[Activity]
All lines in the material containing the word "bowl" need to be copied.

[Extracted material]

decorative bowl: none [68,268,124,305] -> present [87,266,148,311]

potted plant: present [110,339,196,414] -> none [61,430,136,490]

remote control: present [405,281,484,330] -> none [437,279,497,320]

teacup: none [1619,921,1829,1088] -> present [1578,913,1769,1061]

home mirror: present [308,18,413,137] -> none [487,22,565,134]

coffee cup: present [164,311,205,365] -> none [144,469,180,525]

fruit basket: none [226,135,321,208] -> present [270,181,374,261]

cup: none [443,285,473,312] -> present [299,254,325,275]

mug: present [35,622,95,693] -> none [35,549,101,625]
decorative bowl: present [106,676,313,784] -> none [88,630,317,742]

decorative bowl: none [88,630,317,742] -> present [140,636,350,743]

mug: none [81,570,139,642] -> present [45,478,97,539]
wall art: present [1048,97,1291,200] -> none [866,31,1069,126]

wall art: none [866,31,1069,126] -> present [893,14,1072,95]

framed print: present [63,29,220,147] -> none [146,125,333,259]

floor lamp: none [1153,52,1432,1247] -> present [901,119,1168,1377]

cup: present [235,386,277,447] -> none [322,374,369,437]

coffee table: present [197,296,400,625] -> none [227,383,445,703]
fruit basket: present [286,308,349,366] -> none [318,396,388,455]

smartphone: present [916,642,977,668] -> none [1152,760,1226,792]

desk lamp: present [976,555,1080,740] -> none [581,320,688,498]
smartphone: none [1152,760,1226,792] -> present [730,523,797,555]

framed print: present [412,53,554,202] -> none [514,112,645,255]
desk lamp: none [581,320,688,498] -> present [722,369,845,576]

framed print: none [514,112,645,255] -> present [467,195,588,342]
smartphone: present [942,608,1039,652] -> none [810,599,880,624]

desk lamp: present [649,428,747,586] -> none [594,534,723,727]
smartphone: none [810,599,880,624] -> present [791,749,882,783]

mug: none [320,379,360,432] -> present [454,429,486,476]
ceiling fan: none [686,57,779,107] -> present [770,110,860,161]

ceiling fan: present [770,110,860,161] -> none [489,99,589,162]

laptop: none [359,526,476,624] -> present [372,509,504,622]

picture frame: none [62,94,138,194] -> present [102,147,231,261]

[Task result]
decorative bowl: none [68,268,124,305] -> present [87,266,148,311]
decorative bowl: present [106,676,313,784] -> none [88,630,317,742]
decorative bowl: none [88,630,317,742] -> present [140,636,350,743]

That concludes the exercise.